Elimination of disease and restoration of function are the two aims of tympanoplasty. In most teaching situations, one can separate the two aims, limiting the discussion to one or the other. The staging of the operation and the use of plastic in the middle ear require, however, that the discussion consider both objectives. Staging the operation involves disease and function, and it is not technique oriented; that is, staging does not vary significantly with the technique of tympanic membrane grafting or of restoring the sound pressure transfer mechanism, or even the management of the mastoid. This chapter discusses the indications for staging tympanoplasty and mastoidectomy, and techniques used in performing tympanoplasty in two stages. The controversies surrounding the procedure are discussed at the end of the chapter.
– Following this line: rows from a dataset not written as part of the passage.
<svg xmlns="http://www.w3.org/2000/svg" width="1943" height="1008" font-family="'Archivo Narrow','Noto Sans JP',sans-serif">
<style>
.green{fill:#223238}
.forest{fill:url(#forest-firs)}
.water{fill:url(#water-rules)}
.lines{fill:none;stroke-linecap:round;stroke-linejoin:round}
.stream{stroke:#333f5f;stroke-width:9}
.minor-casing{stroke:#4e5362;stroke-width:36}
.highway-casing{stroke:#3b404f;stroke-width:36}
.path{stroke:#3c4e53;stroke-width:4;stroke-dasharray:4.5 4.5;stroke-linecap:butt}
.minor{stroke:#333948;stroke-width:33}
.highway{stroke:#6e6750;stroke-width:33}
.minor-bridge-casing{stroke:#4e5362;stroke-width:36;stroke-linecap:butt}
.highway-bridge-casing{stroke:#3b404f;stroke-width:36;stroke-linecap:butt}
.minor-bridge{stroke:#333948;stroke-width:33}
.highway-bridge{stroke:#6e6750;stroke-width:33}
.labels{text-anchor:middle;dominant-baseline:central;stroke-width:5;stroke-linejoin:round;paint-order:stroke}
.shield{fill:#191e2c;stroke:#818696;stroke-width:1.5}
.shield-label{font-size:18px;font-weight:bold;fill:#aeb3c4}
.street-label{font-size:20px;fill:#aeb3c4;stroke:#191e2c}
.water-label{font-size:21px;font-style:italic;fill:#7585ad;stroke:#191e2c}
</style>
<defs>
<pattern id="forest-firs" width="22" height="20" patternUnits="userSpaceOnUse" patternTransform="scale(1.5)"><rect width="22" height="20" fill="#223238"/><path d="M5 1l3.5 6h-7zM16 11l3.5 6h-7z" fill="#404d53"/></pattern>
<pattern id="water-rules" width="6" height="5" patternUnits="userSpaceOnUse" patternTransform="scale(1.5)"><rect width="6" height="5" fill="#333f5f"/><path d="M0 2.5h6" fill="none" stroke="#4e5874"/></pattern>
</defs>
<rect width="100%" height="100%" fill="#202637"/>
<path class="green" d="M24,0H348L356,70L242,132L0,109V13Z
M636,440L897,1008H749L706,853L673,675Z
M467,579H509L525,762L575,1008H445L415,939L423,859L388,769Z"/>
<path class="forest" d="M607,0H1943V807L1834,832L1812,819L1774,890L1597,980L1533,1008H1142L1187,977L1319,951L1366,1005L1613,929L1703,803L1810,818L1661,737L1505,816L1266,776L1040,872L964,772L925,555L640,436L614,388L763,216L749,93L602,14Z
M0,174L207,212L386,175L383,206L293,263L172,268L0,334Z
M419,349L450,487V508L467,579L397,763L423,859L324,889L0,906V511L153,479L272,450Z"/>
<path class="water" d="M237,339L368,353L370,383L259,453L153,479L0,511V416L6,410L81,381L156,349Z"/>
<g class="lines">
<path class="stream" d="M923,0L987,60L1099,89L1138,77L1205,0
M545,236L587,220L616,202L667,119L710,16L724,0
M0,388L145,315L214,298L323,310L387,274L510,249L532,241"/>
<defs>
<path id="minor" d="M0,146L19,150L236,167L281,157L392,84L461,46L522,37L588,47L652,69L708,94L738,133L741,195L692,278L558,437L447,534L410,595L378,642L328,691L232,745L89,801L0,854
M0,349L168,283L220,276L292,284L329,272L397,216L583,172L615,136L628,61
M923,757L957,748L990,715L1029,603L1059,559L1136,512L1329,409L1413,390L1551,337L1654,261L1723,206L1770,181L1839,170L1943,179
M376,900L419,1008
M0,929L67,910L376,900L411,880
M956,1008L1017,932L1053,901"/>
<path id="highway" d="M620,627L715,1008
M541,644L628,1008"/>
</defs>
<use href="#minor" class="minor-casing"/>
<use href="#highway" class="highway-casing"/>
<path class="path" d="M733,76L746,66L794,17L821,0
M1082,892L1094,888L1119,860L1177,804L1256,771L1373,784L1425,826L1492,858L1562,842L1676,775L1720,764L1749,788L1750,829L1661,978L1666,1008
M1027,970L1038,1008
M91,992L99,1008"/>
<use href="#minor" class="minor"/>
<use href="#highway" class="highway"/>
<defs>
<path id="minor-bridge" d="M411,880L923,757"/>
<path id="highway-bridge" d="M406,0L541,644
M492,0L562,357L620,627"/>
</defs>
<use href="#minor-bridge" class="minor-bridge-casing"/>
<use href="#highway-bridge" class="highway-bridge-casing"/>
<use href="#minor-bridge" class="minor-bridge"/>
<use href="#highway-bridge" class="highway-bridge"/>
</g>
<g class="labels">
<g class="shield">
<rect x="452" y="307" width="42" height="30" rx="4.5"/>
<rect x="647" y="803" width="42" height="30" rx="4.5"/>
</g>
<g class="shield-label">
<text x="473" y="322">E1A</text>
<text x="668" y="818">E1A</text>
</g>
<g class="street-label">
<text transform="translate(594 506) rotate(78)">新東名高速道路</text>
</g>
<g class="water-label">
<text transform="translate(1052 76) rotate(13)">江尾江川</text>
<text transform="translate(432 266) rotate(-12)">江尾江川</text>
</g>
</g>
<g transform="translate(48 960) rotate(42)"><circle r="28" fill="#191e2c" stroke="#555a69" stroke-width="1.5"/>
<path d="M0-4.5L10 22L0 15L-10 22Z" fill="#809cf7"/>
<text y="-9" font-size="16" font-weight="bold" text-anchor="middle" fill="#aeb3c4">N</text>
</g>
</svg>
POSTOPERATIVE COLLAPSE OF TYMPANIC MEMBRANE

Retraction and collapse of the tympanic membrane is a well-recognized postoperative problem. Many authors blame the collapse on continued poor eustachian tube function.1 Others blame the collapse on fibrous adhesions between the denuded middle ear surfaces and the tympanic membrane graft (see later). The introduction of a barrier material, such as silicone elastomer (Silastic) sheeting, between these two raw surfaces prevents the formation of fibrous adhesions, with subsequent retraction and collapse of the tympanic membrane. This alternative explanation is supported by observations of healing after staging. In a review of 400 planned two-stage tympanoplasty operations, 89% of patients achieved an aerated middle ear, 5% required the placement of a ventilation tube, and the remainder developed collapse of the middle ear space.2 These results would indicate that continued eustachian tube dysfunction is an uncommon cause for postoperative tympanic membrane retraction.

INDICATIONS FOR STAGING

There are two reasons for staging the operation in tympanoplasty: (1) obtaining a permanently disease-free ear and (2) obtaining permanent restoration of hearing.3,4 Whether one finds any indication for staging depends on how vigorously a good functional result is pursued in badly diseased ears.
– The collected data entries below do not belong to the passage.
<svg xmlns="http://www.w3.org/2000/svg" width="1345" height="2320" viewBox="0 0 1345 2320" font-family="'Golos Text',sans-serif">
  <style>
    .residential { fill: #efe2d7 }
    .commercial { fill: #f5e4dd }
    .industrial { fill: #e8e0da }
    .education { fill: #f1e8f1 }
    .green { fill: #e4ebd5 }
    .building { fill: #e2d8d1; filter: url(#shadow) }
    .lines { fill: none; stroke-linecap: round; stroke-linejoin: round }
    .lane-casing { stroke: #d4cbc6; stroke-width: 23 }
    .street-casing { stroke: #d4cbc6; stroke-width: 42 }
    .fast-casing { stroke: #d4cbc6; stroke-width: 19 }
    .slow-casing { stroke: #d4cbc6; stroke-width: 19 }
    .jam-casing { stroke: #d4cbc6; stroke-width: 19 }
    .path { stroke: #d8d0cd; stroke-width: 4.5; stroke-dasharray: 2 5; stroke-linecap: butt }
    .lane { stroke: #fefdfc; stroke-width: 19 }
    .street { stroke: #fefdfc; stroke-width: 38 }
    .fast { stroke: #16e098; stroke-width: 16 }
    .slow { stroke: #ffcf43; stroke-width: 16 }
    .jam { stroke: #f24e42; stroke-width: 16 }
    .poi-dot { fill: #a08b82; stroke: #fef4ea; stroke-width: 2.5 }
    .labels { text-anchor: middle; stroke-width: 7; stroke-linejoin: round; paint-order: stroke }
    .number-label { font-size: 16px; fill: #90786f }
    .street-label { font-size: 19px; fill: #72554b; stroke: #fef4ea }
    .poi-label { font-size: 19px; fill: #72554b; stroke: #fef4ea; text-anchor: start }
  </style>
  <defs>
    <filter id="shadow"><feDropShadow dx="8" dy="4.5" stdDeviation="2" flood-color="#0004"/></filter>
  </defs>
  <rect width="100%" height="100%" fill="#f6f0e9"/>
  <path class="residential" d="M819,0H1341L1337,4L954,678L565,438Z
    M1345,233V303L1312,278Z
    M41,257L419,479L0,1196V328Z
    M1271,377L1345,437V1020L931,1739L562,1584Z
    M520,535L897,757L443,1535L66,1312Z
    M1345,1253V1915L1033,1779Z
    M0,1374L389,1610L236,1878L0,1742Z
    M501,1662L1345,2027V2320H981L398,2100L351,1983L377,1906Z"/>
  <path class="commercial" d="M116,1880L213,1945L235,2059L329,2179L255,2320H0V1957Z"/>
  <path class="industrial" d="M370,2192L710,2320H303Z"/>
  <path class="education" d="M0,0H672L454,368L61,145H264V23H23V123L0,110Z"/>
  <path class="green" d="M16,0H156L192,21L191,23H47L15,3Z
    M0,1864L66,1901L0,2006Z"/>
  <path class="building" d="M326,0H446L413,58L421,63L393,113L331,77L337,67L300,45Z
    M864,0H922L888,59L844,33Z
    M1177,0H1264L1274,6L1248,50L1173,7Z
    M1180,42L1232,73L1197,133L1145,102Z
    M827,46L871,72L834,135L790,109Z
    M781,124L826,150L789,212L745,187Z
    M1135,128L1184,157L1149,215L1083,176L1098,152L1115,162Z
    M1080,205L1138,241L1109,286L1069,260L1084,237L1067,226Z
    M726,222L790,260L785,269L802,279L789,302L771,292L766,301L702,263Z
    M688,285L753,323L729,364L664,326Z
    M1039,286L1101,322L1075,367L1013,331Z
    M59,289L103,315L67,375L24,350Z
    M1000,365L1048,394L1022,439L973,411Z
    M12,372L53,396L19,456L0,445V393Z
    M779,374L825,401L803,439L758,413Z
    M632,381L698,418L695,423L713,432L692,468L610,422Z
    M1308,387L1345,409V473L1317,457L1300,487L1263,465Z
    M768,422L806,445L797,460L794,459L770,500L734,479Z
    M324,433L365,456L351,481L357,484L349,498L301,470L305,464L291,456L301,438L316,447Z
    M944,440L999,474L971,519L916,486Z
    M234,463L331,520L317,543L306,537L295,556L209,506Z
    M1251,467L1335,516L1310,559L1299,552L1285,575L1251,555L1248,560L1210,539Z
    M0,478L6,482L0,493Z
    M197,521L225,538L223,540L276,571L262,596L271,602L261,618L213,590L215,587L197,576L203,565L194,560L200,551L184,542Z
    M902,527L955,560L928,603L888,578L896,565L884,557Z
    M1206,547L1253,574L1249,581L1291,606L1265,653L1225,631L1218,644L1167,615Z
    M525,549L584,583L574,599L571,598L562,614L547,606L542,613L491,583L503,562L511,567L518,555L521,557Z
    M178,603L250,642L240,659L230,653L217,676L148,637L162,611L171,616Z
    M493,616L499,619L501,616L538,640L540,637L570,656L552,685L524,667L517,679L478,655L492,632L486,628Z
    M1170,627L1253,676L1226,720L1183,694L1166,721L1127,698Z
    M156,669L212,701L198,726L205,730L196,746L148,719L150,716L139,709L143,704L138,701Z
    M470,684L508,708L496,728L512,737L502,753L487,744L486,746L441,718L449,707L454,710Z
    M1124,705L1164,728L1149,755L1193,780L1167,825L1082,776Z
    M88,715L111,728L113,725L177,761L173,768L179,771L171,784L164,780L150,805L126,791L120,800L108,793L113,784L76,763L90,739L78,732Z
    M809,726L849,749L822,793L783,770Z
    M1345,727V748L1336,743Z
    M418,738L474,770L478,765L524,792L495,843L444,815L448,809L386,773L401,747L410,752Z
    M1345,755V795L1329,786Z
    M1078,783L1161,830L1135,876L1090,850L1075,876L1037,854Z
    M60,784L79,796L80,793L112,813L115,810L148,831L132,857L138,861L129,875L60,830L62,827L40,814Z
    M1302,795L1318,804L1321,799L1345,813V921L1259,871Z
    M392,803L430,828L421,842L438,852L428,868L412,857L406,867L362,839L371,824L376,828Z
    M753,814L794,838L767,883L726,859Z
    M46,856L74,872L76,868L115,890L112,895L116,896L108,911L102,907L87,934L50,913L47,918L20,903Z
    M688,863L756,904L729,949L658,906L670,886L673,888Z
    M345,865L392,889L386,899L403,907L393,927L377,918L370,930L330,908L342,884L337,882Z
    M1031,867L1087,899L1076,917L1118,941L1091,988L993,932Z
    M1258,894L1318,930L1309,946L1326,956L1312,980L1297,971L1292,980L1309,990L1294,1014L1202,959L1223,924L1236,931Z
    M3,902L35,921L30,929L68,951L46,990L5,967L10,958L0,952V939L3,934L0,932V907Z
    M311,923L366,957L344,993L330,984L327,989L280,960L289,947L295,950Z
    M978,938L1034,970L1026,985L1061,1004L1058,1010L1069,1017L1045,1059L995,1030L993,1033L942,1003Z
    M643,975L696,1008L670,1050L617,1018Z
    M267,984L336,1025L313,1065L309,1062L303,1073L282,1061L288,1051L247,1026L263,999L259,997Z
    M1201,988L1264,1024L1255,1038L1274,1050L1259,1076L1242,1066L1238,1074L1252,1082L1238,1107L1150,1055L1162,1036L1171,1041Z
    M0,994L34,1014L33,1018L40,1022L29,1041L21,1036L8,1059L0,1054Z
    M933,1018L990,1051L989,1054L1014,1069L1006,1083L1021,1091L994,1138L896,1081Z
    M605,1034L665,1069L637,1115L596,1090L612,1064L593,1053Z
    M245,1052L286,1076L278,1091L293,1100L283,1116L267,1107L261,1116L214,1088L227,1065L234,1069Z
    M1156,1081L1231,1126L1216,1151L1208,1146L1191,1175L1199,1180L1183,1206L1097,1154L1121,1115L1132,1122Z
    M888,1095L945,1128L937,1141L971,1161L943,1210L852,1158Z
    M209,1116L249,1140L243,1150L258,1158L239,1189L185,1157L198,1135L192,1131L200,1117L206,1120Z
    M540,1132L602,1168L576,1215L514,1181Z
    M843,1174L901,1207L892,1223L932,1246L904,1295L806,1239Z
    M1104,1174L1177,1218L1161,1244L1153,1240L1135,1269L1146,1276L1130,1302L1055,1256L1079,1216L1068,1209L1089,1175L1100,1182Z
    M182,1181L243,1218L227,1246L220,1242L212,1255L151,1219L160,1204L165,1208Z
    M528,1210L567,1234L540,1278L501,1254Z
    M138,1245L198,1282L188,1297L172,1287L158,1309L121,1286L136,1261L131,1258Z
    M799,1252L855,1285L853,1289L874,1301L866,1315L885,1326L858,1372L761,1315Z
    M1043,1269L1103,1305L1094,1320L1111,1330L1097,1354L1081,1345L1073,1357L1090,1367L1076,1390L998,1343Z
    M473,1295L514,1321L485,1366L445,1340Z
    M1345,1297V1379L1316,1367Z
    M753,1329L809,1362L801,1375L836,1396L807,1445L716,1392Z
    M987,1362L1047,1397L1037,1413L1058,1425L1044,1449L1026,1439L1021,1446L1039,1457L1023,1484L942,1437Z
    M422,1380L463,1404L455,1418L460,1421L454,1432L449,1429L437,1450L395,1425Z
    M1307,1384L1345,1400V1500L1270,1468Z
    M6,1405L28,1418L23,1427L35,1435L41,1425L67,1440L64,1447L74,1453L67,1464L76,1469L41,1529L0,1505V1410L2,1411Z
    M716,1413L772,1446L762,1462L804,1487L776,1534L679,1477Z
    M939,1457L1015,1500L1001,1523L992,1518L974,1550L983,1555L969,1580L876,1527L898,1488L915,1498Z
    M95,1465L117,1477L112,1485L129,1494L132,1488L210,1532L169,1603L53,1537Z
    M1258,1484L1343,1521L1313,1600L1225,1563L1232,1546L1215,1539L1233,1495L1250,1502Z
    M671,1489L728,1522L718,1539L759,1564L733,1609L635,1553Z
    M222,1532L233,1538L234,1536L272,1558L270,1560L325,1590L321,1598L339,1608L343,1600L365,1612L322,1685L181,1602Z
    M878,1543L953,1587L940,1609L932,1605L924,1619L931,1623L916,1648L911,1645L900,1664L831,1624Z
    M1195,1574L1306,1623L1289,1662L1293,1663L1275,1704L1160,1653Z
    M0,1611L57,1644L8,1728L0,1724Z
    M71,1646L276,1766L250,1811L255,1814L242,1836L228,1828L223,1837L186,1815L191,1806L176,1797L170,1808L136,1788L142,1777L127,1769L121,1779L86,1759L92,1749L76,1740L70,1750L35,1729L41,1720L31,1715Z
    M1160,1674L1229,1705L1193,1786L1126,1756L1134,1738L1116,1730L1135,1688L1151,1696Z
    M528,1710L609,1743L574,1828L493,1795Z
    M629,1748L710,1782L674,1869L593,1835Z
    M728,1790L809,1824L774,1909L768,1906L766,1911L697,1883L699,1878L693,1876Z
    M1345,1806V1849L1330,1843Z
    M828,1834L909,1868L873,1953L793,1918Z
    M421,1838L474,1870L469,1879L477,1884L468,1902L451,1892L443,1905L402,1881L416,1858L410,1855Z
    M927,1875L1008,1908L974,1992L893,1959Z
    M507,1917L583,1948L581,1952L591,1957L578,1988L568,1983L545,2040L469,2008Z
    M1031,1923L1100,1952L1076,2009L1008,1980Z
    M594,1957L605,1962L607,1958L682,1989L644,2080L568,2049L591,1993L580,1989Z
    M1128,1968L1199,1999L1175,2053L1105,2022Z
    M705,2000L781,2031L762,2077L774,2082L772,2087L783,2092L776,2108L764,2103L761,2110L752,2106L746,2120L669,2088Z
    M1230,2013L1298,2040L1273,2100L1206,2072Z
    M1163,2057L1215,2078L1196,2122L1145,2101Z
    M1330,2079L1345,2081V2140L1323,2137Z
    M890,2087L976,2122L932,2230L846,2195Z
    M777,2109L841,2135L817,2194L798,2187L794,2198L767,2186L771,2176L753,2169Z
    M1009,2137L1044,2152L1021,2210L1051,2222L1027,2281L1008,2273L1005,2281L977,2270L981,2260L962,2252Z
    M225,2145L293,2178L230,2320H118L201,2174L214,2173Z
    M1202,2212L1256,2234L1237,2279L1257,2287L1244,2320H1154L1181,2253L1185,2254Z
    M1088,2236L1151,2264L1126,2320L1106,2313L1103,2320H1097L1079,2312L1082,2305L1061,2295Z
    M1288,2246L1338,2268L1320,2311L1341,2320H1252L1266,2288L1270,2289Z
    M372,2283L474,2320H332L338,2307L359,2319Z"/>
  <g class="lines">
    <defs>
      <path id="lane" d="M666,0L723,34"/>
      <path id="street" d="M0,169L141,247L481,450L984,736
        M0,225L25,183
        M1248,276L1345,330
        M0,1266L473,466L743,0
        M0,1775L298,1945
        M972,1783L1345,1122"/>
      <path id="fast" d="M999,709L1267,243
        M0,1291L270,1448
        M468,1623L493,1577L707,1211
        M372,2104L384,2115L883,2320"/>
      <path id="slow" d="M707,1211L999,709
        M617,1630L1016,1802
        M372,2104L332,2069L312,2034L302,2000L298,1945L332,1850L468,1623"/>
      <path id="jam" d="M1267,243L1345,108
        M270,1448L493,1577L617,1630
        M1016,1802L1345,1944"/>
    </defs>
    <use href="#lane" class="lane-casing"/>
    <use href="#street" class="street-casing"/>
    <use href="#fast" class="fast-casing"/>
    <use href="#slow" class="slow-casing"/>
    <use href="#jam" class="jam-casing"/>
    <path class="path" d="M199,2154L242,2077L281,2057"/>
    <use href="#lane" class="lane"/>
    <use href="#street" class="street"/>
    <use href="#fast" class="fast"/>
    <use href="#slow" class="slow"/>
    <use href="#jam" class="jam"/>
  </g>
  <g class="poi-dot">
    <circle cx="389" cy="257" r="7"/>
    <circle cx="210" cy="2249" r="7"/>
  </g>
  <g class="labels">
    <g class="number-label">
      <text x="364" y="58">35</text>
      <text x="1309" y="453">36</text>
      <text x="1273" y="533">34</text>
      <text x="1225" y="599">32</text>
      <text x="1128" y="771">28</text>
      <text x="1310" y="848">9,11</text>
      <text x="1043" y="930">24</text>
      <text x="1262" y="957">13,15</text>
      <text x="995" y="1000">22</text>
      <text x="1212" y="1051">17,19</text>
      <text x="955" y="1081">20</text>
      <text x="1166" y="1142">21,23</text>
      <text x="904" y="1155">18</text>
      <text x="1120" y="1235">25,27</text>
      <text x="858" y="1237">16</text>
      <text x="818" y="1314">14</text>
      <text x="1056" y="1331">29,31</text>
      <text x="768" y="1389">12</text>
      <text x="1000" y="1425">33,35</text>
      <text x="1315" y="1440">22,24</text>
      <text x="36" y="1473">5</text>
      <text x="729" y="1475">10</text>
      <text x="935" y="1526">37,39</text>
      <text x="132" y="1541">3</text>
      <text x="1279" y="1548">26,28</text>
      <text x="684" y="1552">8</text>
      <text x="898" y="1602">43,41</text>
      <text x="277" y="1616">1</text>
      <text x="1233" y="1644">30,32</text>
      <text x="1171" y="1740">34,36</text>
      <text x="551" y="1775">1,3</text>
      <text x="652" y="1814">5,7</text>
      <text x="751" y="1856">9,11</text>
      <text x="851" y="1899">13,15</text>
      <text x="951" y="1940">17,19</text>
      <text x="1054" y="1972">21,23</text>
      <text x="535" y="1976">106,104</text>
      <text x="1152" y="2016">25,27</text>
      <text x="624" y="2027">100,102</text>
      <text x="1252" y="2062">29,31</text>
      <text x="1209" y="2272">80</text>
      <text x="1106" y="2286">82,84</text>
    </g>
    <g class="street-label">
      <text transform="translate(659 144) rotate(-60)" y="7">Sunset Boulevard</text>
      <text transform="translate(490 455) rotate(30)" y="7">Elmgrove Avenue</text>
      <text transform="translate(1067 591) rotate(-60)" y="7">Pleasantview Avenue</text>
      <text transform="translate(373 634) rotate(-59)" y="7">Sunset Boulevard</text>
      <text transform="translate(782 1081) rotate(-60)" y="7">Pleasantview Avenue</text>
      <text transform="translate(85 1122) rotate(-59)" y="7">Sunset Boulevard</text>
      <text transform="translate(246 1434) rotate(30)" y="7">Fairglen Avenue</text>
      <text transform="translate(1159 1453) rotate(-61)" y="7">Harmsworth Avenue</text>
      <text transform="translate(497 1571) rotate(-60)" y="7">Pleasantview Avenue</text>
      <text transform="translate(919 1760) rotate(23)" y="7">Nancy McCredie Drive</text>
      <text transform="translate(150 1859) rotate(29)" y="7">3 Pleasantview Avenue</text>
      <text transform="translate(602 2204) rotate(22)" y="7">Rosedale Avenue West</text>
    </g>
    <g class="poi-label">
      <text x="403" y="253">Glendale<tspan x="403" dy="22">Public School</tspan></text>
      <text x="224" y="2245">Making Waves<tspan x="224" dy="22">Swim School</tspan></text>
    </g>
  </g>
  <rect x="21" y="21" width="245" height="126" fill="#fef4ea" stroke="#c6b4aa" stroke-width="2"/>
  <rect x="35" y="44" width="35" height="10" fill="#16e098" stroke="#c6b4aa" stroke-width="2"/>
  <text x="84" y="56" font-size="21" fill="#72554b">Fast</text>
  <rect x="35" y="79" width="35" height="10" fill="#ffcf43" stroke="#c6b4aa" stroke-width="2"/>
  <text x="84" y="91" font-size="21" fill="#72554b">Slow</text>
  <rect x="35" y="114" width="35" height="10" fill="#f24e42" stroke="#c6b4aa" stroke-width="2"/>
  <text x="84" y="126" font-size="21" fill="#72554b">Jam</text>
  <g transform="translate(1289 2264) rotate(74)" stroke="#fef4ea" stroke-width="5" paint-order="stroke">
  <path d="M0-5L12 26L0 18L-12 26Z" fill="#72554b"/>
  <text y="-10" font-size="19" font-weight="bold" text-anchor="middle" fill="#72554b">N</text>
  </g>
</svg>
The decision whether or not to stage is made at the time of surgery. With experience, one usually can make this judgment preoperatively and alert the patient to the possible necessity of a two-stage procedure. The decision is based on three factors: (1) the extent of the mucous membrane problem, (2) the certainty (or lack thereof) of removal of cholesteatoma, and (3) the status of the ossicular chain. Taking these three factors into account, we stage about 75% of tympanoplasty and mastoidectomy procedures and about 15% of tympanoplasties not requiring mastoidectomy.